[Supplied passage]:
****
It's thought the bird learned the phrase from a foul-mouthed handler at the Tidbinbilla Nature Reserve.
The duck was also reported to be able to imitate other sounds, such as a slamming door.
"This came as a big surprise… because it remained unnoticed by researchers in the vocal learning field until now," Prof ten Cate, of Leiden University in the Netherlands, said.
"That makes it a very special rediscovery".
Animals that indulge in a spot of impersonation are rare, and almost all of them are species of bird.
Starlings and mockingbirds, for instance, are well-known for mimicking the sounds they hear around them.
"Although also for this group, vocal learning is rare," Prof ten Cate said.
"We know that songbirds, parrots and hummingbirds can learn to make specific sounds.
"This includes many species, but that is because vocal learning originated in the ancestral species of these groups."
****
[Supplied records]:
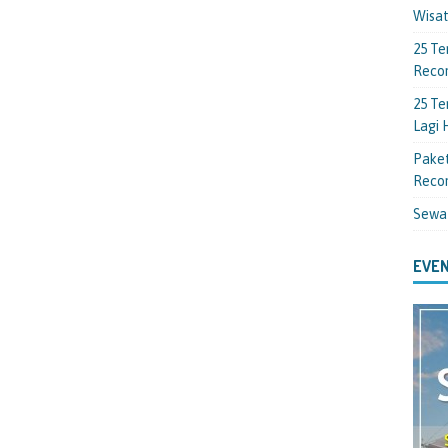
Wisa
25 Te
Reco
25 Te
Lagi
Paket
Reco
Sewa
EVEN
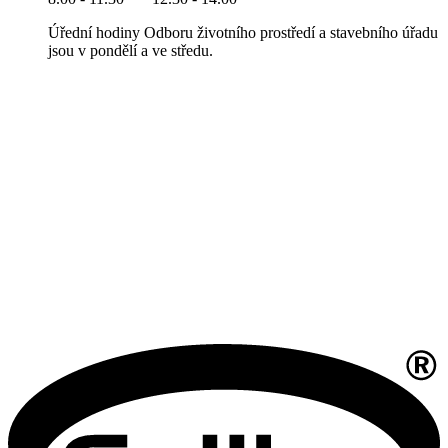
Úřední hodiny Odboru životního prostředí a stavebního úřadu
jsou v pondělí a ve středu.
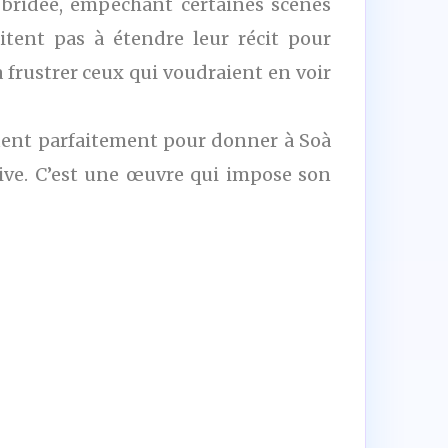
 bridée, empêchant certaines scènes
itent pas à étendre leur récit pour
à frustrer ceux qui voudraient en voir
iquent parfaitement pour donner à Soà
ive. C’est une œuvre qui impose son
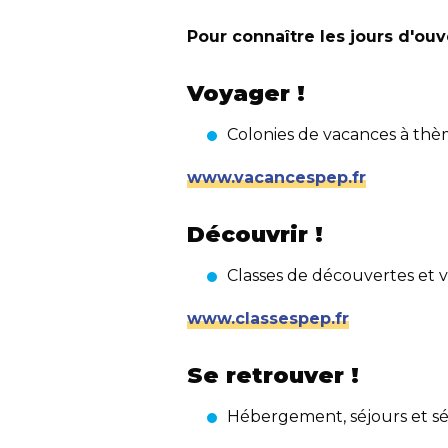
Pour connaître les jours d'ouv
Voyager
!
Colonies de vacances à thè
www.vacancespep.fr
Découvrir
!
Classes de découvertes et v
www.classespep.fr
Se retrouver
!
Hébergement, séjours et sém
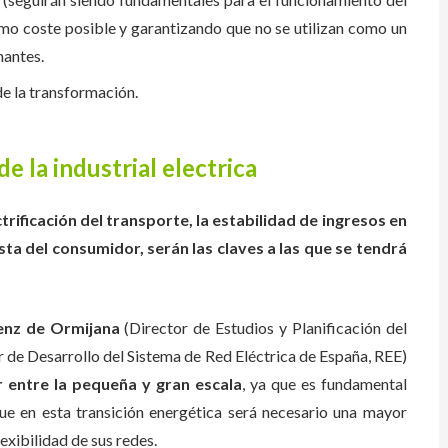
imo coste posible y garantizando que no se utilizan como un
nantes.
e la transformación.
e la industrial electrica
trificación del transporte, la estabilidad de ingresos en
ta del consumidor, serán las claves a las que se tendrá
enz de Ormijana
(Director de Estudios y Planificación del
 de Desarrollo del Sistema de Red Eléctrica de España, REE)
r entre la pequeña y gran escala
, ya que es fundamental
ue en esta transición energética será necesario una mayor
lexibilidad de sus redes.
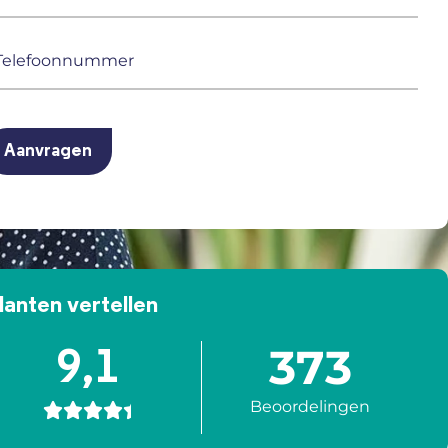
ailadres
ereist)
elefoonnummer
ereist)
APTCHA
lanten vertellen
373
9,1
Beoordelingen





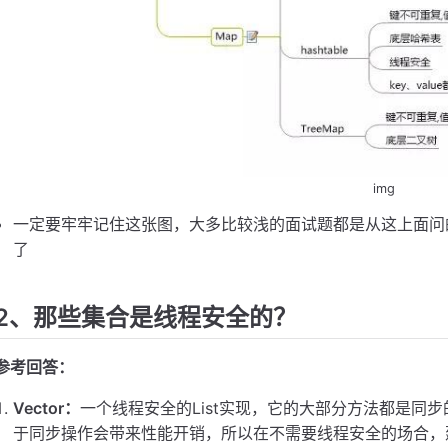
img
一定要牢牢记住这张图，大多比较浅的面试题都是从这上面问的。 a
了
2、那些集合是线程安全的？
参考回答：
Vector：
一个线程安全的List实现，它的大部分方法都是同
于同步操作会带来性能开销，所以在不需要线程安全的场合，建议使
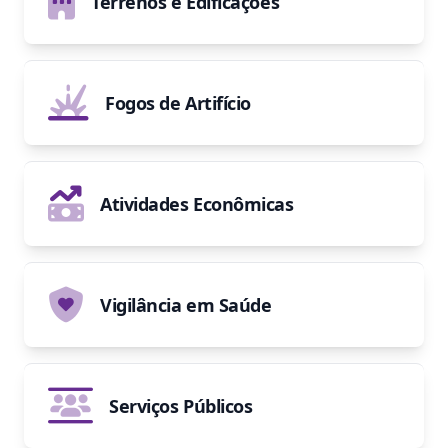
Terrenos e Edificações
Fogos de Artifício
Atividades Econômicas
Vigilância em Saúde
Serviços Públicos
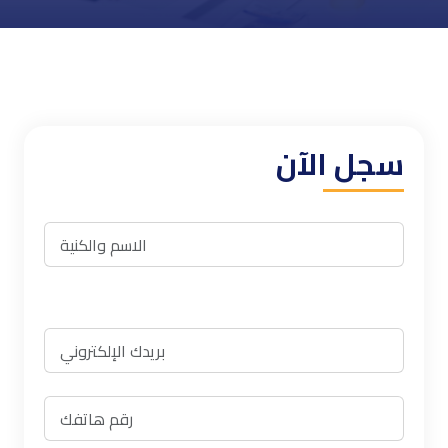
سجل الآن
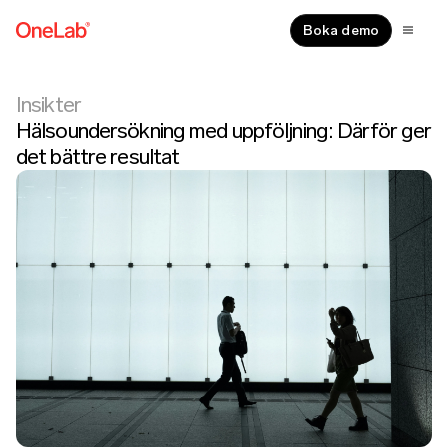
Boka demo
Insikter
Hälsoundersökning med uppföljning: Därför ger
det bättre resultat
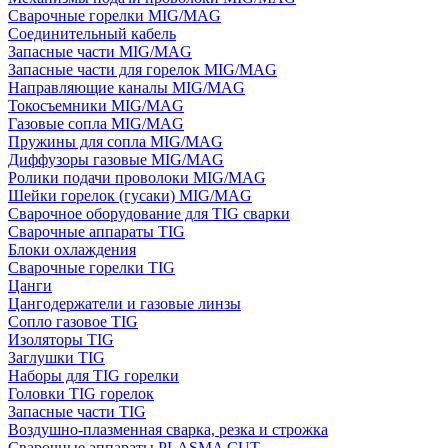
Сварочные горелки MIG/MAG
Соединительный кабель
Запасные части MIG/MAG
Запасные части для горелок MIG/MAG
Направляющие каналы MIG/MAG
Токосъемники MIG/MAG
Газовые сопла MIG/MAG
Пружины для сопла MIG/MAG
Диффузоры газовые MIG/MAG
Ролики подачи проволоки MIG/MAG
Шейки горелок (гусаки) MIG/MAG
Сварочное оборудование для TIG сварки
Сварочные аппараты TIG
Блоки охлаждения
Сварочные горелки TIG
Цанги
Цангодержатели и газовые линзы
Сопло газовое TIG
Изоляторы TIG
Заглушки TIG
Наборы для TIG горелки
Головки TIG горелок
Запасные части TIG
Воздушно-плазменная сварка, резка и строжка
Сварочные аппараты PLASMA CUT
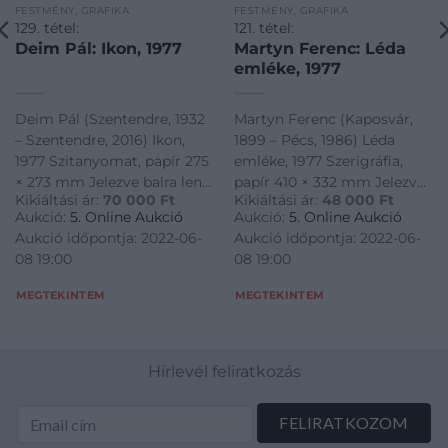
FESTMÉNY, GRAFIKA
FESTMÉNY, GRAFIKA
129. tétel:
121. tétel:
Deim Pál: Ikon, 1977
Martyn Ferenc: Léda
emléke, 1977
Deim Pál (Szentendre, 1932
Martyn Ferenc (Kaposvár,
– Szentendre, 2016) Ikon,
1899 – Pécs, 1986) Léda
1977 Szitanyomat, papír 275
emléke, 1977 Szerigráfia,
× 273 mm Jelezve balra lent:
papír 410 × 332 mm Jelezve
Kikiáltási ár:
70 000
Ft
Kikiáltási ár:
48 000
Ft
Ikon 38/40 Jelezve jobbra
középen lent: CV/43 Jelezve
Aukció:
5. Online Aukció
Aukció:
5. Online Aukció
lent: Deim Pál / 1977
jobbra lent: Martyn 1977
Aukció időpontja: 2022-06-
Aukció időpontja: 2022-06-
08 19:00
08 19:00
MEGTEKINTEM
MEGTEKINTEM
Hírlevél feliratkozás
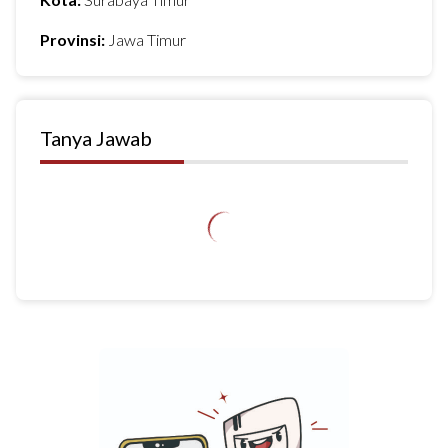
Provinsi:
Jawa Timur
Tanya Jawab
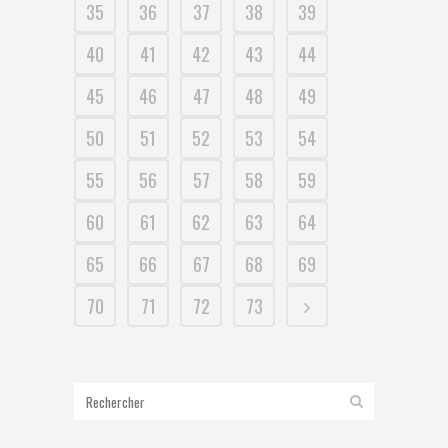
35
36
37
38
39
40
41
42
43
44
45
46
47
48
49
50
51
52
53
54
55
56
57
58
59
60
61
62
63
64
65
66
67
68
69
70
71
72
73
****
[Task set]:
a) Repeat the records from their start through the line that contains "jsou v pondělí a ve středu.", inclusive, and leave out the pictures.
b) Carry on the article about the duck that imitated sounds, starting after its last sentence.
The text and the records come from different sources.

[Answers for this exercise]:
a)
Wisa
25 Te
Reco
25 Te
Lagi
Paket
Reco
Sewa
EVEN
Úřední hodiny Odboru životního prostředí a stavebního úřadu
jsou v pondělí a ve středu.

b)
Researchers previously thought that only three of the 35 orders of birds were capable of mimicry.
Prof ten Cate's research adds a fourth order to the list.
Another imitator is the Australian lyrebird, which has previously been recorded impersonating chainsaws wielded by nearby loggers.
Last month, footage emerged of a lyrebird at Taronga Zoo in Sydney mimicking the cry of a human baby.
The zoo's supervisor of birds, Leanne Golebiowski, said the bird likely picked up the sound from a wailing guest.